Search scaled down
No signs found of canoeist missing for two weeks

Related story:
Community and police at odds over decision to end search

by Traci Miltenberger
Northern News Services

NNSL (June 30/97) - The search for Wolfram Koehler, a 39 year old Fort Smith resident, was scaled back to a continuous limited search on Sunday after nine days of highly intense search of the Slave River.

The continuous limited search is an individual effort on the part of boaters, kayaks and campers in the area.

Koehler and his wife Gaby, were canoeing in the Pelican Rapids when the canoe they were in capsized in very dangerous waters. Sources close to the search said the couple could not keep the canoe from being sucked into the rapids.

Ms. Koehler was rescued shaken but unharmed when she was found on a small rock island in the rapids. The twisted wreckage of the canoe was found during a RCMP investigation. The investigation lasted less than 48 hours when community members decided to take up the search initiative.

Monica Alhstrum, media relations officer with an Alberta contingent of search and rescue workers, said there was a 95 per cent probability that Koehlar was not in the areas already searched.

"Everyone's human and everyone feels," Ahlstrum said. "It's bad to have this kind of ending. Having a body is better than this."
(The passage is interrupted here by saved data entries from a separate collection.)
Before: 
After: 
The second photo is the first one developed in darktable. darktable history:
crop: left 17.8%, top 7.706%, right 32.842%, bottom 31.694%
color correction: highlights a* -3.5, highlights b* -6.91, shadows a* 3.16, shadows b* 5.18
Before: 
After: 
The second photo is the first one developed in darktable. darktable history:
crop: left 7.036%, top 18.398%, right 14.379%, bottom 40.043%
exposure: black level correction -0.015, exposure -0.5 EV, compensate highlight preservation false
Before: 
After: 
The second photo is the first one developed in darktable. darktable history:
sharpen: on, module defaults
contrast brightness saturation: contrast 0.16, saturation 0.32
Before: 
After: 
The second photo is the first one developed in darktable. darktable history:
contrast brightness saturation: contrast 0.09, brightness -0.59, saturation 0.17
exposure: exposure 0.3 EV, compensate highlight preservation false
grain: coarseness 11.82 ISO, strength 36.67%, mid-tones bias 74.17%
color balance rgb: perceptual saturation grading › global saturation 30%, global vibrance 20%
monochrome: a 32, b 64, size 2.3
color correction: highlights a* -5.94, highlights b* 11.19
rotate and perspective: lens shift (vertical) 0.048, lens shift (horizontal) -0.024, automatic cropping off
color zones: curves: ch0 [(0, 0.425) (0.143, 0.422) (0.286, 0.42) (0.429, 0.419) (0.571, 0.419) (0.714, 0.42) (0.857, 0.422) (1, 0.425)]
Alhstrum said that Gaby Koehlar, who declined requests for an interview, is satisfied with the search effort.

"This river is one of the most dangerous and unforgiving in all of Canada. At this point I don't want to say that he is dead because anything can happen. I don't like to second guess God," Alhstrum said.

The community search was joined on Friday, June 20, by nine members of the Rocky Mountain House volunteer team, search managers from Fort McMurray RCMP, two canine tracking dogs, numerous boaters, kayaks, fixed-wing aircraft, and helicopters.

An infrared scanner was flown in by a private company the next day to help locate Koehlar.

Human footprints found earlier in the week and originally believed to be those of the missing man were later confirmed to belong to search personnel.


Community and police at odds over decision to end search

Fort Smith RCMP spent two days looking for missing canoeing Wolfram Koehlar before calling off the search, only to rejoin the effort a few days later.

But Staff Sgt. Jack Kruger says police acted properly and he resents comments made by Ken Laviolette in a CBC Radio interview, broadcast last week.

Laviolette, the lead community search co-ordinator, said RCMP came back into the search because "they felt stupid for making stupid mistakes" during the initial search.

Kruger's denied police have anything to apologize for. "Historically, we (RCMP) are the first ones slammed in one of these things. I see by responding to some of that criticism that we can make an excellent search and rescue organization there," he said.

"We did a highly intense search. We called it off on the basis of what was found, namely the canoe and no body," Kruger told News/North.

However, Kruger conceded the search was not co-ordinated as well as it should have been. "When it went from a public search to a community search, there shouldn't have been any division of co-operation," he said. "I think this thing could have been resolved much quicker."

Kruger said that RCMP officers were told to leave the search co-ordination centre after the RCMP finished the initial investigation.

During the community search, a thermos and a package of soup mix were said to have been found on a hill, although it was later confirmed that the items were discovered along the shore line.

Human tracks were also found, adding to hopes that Koehlar would be found alive.

It later turned out the tracks were made by a searcher, but the thermos and soup mix were enough to convince RCMP to resume their involvement.

"This wasn't a case of 'an aboriginal person knows more than a white person.' When you put those ridiculous prejudices aside you get a very thorough and effective organization," he said.

Kruger said he believes that if the community members want to remain angry nothing will get accomplished.

Laviolette could not be reached for comment.